I remember walking down Locust Walk when I came back to Penn in 1996 to become editor of the Gazette and wondering what it was that felt different about it. Finally, I realized that the trees lining the block between 36th and 37th streets had had more than a decade to grow since I had last been there. They were taller, thicker-trunked, and they gave a lot more shade than the relative saplings of my (unconscious) memory. Which is to say that Penn’s campus is always changing, in a multitude of small ways that go largely unremarked.
    And then there are times like the present, when the sights and sounds of change on campus are impossible to ignore. We devote a good portion of this issue to a look at those changes, from a couple of different perspectives.
    First, Penn is in the midst of its biggest building program in 30 years. We’ve reported on some of these projects individually, but a kind of critical mass has been reached lately. The University appears to be at one of those moments that redefine the shape of the campus and the experience of living, working and learning here. On the cover, we offer a fanciful rendition of what the campus may look like in a few years; so much is going on that we had to make it twice as big as usual. Then, starting on page 22, there is a rundown of projects under way or announced—“Work in Progress”—illustrated with some striking construction photos by Greg Benson.
    One of the most significant efforts is a $300 million, 10-year program designed to upgrade and expand Penn’s undergraduate housing and dining facilities to better support the college-house system instituted in all University residences last year. In “The Dorm Transformed” (page 32), assistant editor Susan Lonkevich reports on the system’s first year, its roots in Penn’s past and how it compares to living/learning initiatives at other schools across the country.
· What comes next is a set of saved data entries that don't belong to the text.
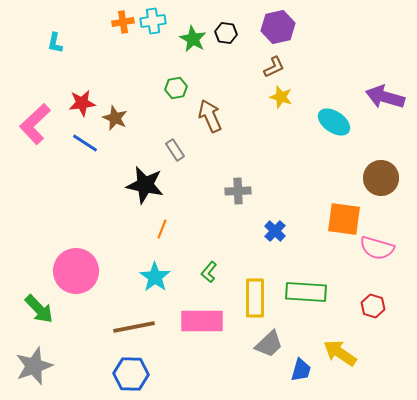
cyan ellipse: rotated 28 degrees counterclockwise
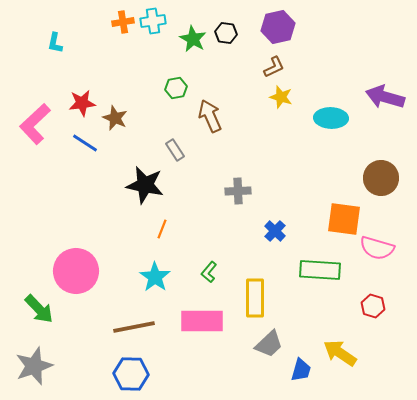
cyan ellipse: moved 3 px left, 4 px up; rotated 32 degrees counterclockwise
green rectangle: moved 14 px right, 22 px up
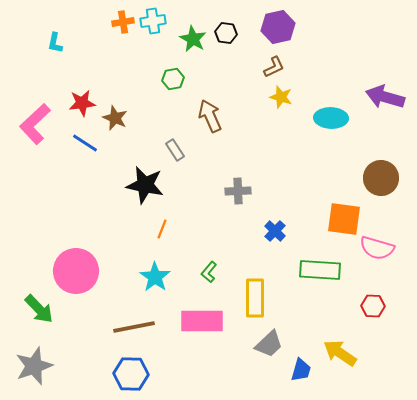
green hexagon: moved 3 px left, 9 px up
red hexagon: rotated 15 degrees counterclockwise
    One major distinction of Penn’s system, according to Dr. David Brownlee, professor of art history and director of the Office of College Houses and Academic Services, is that these communities are helping to “design themselves”—both in terms of the programming they will offer and the physical space they will inhabit. Students who live in the affected college houses serve on committees overseeing renovations to the Quadrangle dormitories and the renovations and new construction planned for Hamilton Village (the former Superblock).
    Brownlee is also one of a pair of experts on Penn’s architecture—the other is Dr. George Thomas Gr’75, lecturer in historic preservation—interviewed by senior editor Samuel Hughes in “Treasures & Travesties” on page 38. The two men, who are co-authors of a book on the subject due out next year from the University of Pennsylvania Press, range over the high- and low-lights of a century’s worth of campus buildings put up (and torn down) since the University moved across the Schuylkill River into West Philadelphia.
    How the students who learn or live (or learn and live) in the new campus buildings will remember them will depend only partly on their aesthetic quality, of course. For example, I can’t dispute the critical drubbing Superblock receives, here and elsewhere, and can only applaud any effort to make it more inviting and livable in its latest incarnation as Hamilton Village. On the other hand, I also can’t walk from 38th to 40th Street without recalling that, while living in High-Rise East (as we called it) my freshman and sophomore years, I got to write and direct a couple of plays as a member of Arts House, one of the early “residential programs”; that I made my closest college friends while living in Van Pelt my junior year; and that, the winter of my senior year, I asked my wife out for the first time when we happened to run into each other—for the second time in exactly the same spot—outside High-Rise South. Whatever they do over there, I hope they leave that spot alone.